All months, but most common during spring to autumn. Very rarely seen during winter. In coastal areas, the flight numbers tend to build up during the hot months, such that in early spring few are seen flying, while in summer to early autumn they are usually quite common. In hot dry areas the flight numbers tend to be higher in spring and early summer, while the hostplants remain in a good condition. There are continuous broods over the warmer months, which are completed in 3-6 weeks during summer (depending on the area), extending to 10 weeks in late autumn. A winter brood can take 15 weeks to complete. There is sometimes a mass emergence of the butterfly when hundreds of butterflies are seen flying around the hostplants.
The full-blue form of the butterfly is only found in coastal areas. The brown form of the butterfly is found in inland areas. The population in the Gawler Ranges is a mixed hybrid population of both the blue and brown forms. The butterfly in its other forms, is also recorded generally from mainland Australia, wherever its hostplants occur in sufficient density.
The butterfly may have some degree of dispersal ability (typical of the Polyommatini group of lycaenids), as they are able to recolonise isolated habitat seemingly destroyed after drought or fire.
In South Australia the hostplant A. quadripartita form klotzschii usually occurs within the coastal and near coastal sand dune systems.There used to be a few additional small inland groves of this hostplant in the eastern Flinders Ranges extending to the Olary Region, and again in the Lower Murray Mallee and Southeast Regions.

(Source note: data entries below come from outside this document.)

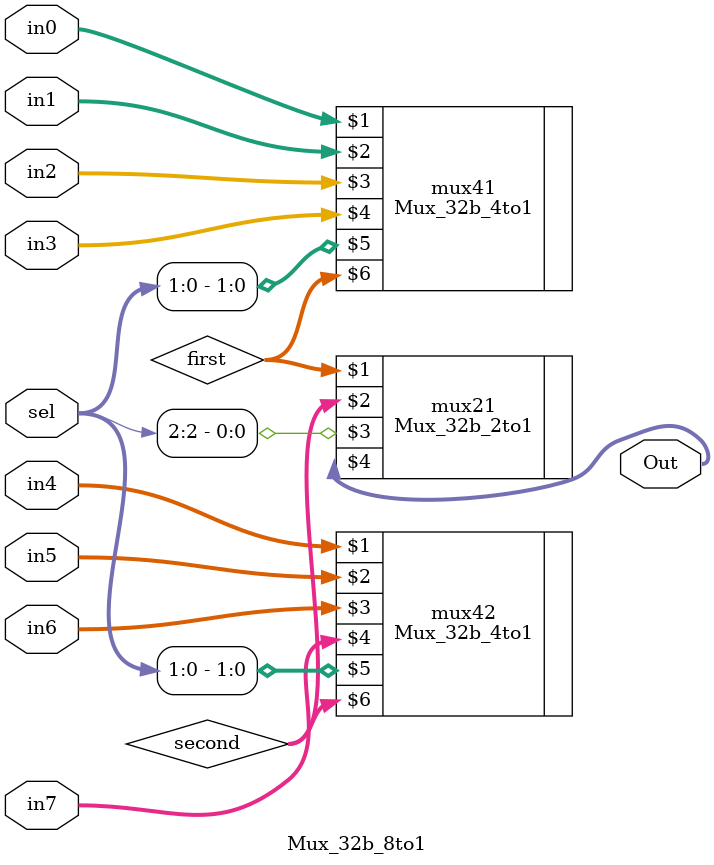
<source format=v>
module Mux_32b_8to1(in0, in1, in2, in3, in4, in5, in6, in7, sel, Out);
	
	input [31:0] in0, in1, in2, in3, in4, in5, in6, in7;
	input [2:0] sel;
	output [31:0] Out;
	
	wire [31:0] first, second;
	
	Mux_32b_4to1 mux41(in0, in1, in2, in3, sel[1:0], first);
	Mux_32b_4to1 mux42(in4, in5, in6, in7, sel[1:0], second);
	Mux_32b_2to1 mux21(first, second, sel[2], Out);

endmodule

</source>
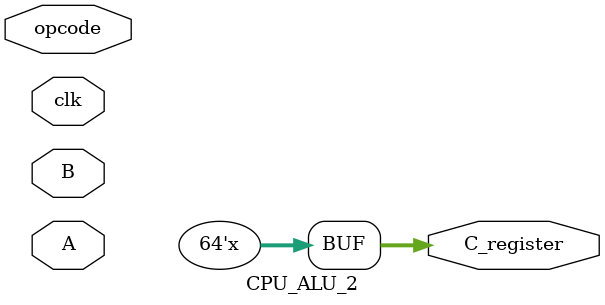
<source format=v>
module CPU_ALU_2(

input clk,
input signed [31:0] A, //input coming from bus
input wire[31:0] B, //temporary register to hold B value. Coming from YData! 
//input wire[31:0] Y, //temporary register to hold A value

input wire [4:0] opcode,

output reg [63:0] C_register
//output reg[31:0] HIGH_ALU_OUTPUT,
//output reg[31:0] LOW_ALU_OUTPUT

);

reg[31:0] RLo, RHi; //results
//reg prod[63:0];

wire [31:0] ror_res, rol_res;
rotate_right ror(ror_res, A, B);
rotate_left rol(rol_res, A, B);



	always @(*) begin
	
        RLo <= 32'h1;
        RHi <= 32'h1;
	
			case(opcode)
			
					5'b00001: begin //Addition 
							RLo <= A + B;
							RHi <= 32'b0;
						end 
					
					5'b00010: begin //Subtraction
						RLo <= A - B;
						RHi <= 32'b0;
						end
						
					5'b00011: begin // Multiplication
						RLo <= A * B;
						RHi <= 32'b0;
						end 
						
					5'b00100: begin //Division
						RLo <= A / B;
						RHi <= 32'b0;
						end
						
					5'b00101: begin //AND
						RLo <= A & B;
						RHi <= 32'b0;
						end
						
					5'b00110: begin //OR
						RLo <= A | B;
						RHi <= 32'b0;
						end
						
					5'b00111: begin //NEG
						RLo <= ~B + 1;
						RHi <= 32'b0;
						end
						
					5'b01000: begin //NOT
						RLo <= ~B;
						RHi <= 32'b0;
						end
						
					5'b01001: begin //SHRA
						RLo <= $signed(A) >>> B;
						RHi <= 32'b0;
						end 
						
					5'b01010: begin //SHL
						RLo <= A << B;
						RHi <= 32'b0;
						end 
						
					5'b01011: begin //SHR
						RLo <= A >>> B;
						RHi <= 32'b0;
						end
						
					5'b01110: begin //ROL
						RLo <= rol_res;
						RHi <= 32'b0;
						end
							
					5'b01111: begin//ROR
						RLo <= ror_res;
						RHi <= 32'b0;
						end 
						
					default: 
						C_register[63:0] = 64'b0;
				endcase
					//RHi <= 32'b1;
					C_register[63:32] = RHi;
					C_register[31:0] = RLo;
		
		end

endmodule

</source>
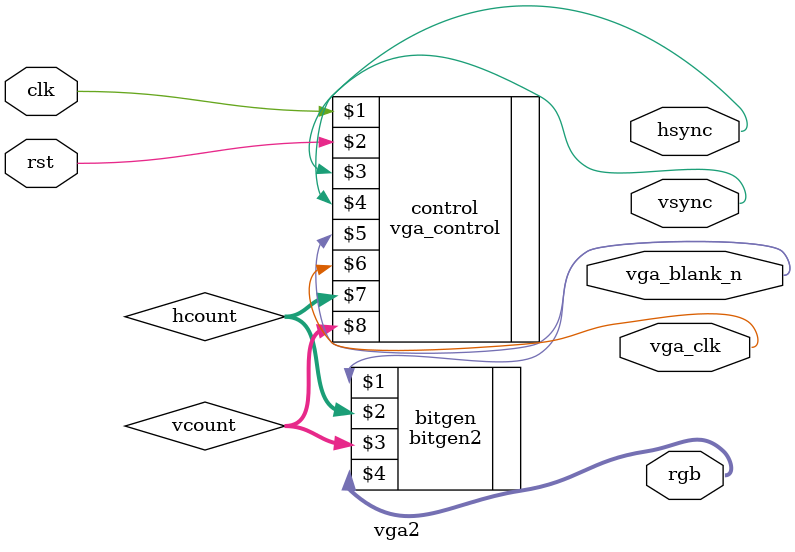
<source format=v>
module vga2(clk, rst, hsync, vsync, vga_blank_n, vga_clk, rgb);
	input clk, rst;
	output hsync, vsync;
	output vga_blank_n, vga_clk;
	output [23:0] rgb;
	
	wire [9:0] hcount, vcount;
	
	vga_control control (clk, rst, hsync, vsync, vga_blank_n, vga_clk, hcount, vcount);
	bitgen2 bitgen (vga_blank_n, hcount, vcount, rgb);
endmodule

</source>
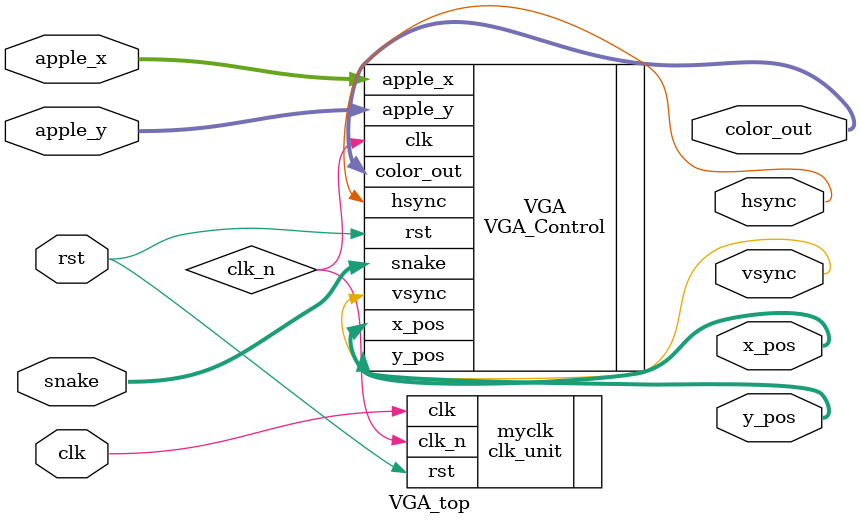
<source format=v>
`timescale 1ns / 1ps


module VGA_top(
	input clk,
    input rst,

    input [1:0]snake,
    input [5:0]apple_x,
    input [4:0]apple_y,
    output [9:0]x_pos,
    output [9:0]y_pos,    
    output hsync,
    output vsync,
    output [11:0] color_out
    );
    
    wire clk_n;
    
    clk_unit myclk(
        .clk(clk),
        .rst(rst),
        .clk_n(clk_n)
    );


    VGA_Control VGA
(
		.clk(clk_n),
		.rst(rst),
		.hsync(hsync),
		.vsync(vsync),
		.snake(snake),
        .color_out(color_out),
		.x_pos(x_pos),
		.y_pos(y_pos),
		.apple_x(apple_x),
		.apple_y(apple_y)
	);
endmodule

</source>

These latter groves are now mostly non-existent due to habitat clearance. On these groves, the butterfly has only ever been recorded at Wolseley (1939-49) in the Upper Southeast, comprising a single, dwarf brown form butterfly. Across the border in northwest Victoria, partially blue forms occur and those with the most brown usually occur during the hot and dry summer months. A. urticoides var. hookeri occurs sporadically in the inland red dune systems, mostly in the northern pastoral areas of the state, but there are several small occurrences in the dry, northern mallee areas at Ooldea and in the Gawler Ranges.

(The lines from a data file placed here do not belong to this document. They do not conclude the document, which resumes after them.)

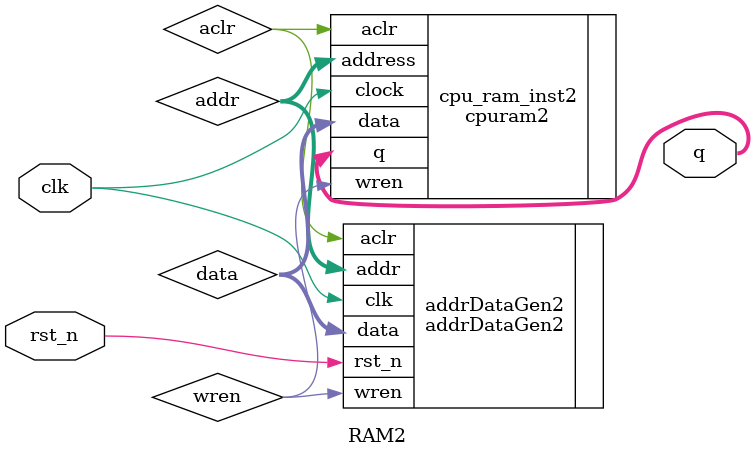
<source format=v>
module RAM2(clk,rst_n,q);
 input clk;
 input rst_n;
 output [31:0]q;
 wire aclr;
 wire wren;
 wire [31:0]data;
 wire [7:0]addr;
 
 addrDataGen2 addrDataGen2(
			.clk(clk),
			.rst_n(rst_n),
			.aclr(aclr),
			.wren(wren),
			.addr(addr),
			.data(data)
			);
 cpuram2 cpu_ram_inst2(
			.aclr(aclr),
			.wren(wren),
			.address(addr),
			.data(data),
			.clock(clk),
			.q(q)
			);
endmodule
</source>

Groves of A.q. form klotzschii, away from the major urbanised areas, are still widespread and locally common in the coastal habitat, although this area is under constant threat in the form of beachside marina and holiday-shack developments. Some coastal Adriana groves, particularly north of Adelaide are under terminal stress from the lowering of the fresh water table due to excessive use of ground water for agricultural purposes. This aspect is further compounded by the continuing worldwide slow rise in sea level due to global warming. The coastal form butterfly is presently only threatened near Adelaide due to the loss of hostplant from urbanisation and agricultural development. The rare A.u. var. hookeri groves of the inland are smaller in size, and many of the historical groves have been obliterated by drought and previous pastoral practices. Some pastoralists believe the plant is poisonous to stock and is therefore destroyed, although the plant is not listed as being poisonous. The relict hybrid form population of the butterfly in the Gawler Ranges is under potential terminal threat from bushfires and drought due to the small area of its hostplant.
Coastal management policies need to recognise the dependence of the butterfly on the A.q. form klotzschii growing in the back-dune environment and therefore coastal dunes need to remain undisturbed. The latter plant would also be beneficial in preventing further scouring of beach sand. Near Adelaide, the butterfly and hostplant need to be re-introduced, particularly to conserved coastal dune areas. The hostplant would also make an attractive addition to gardens and the roadside environment in coastal areas, as it is tough (once established), easily grown, and readily amenable to pruning. Additional plantings of A.u. var. hookeri in the newly proclaimed conservation parks in the Gawler Ranges would help alleviate the potential threat to the butterfly in that region.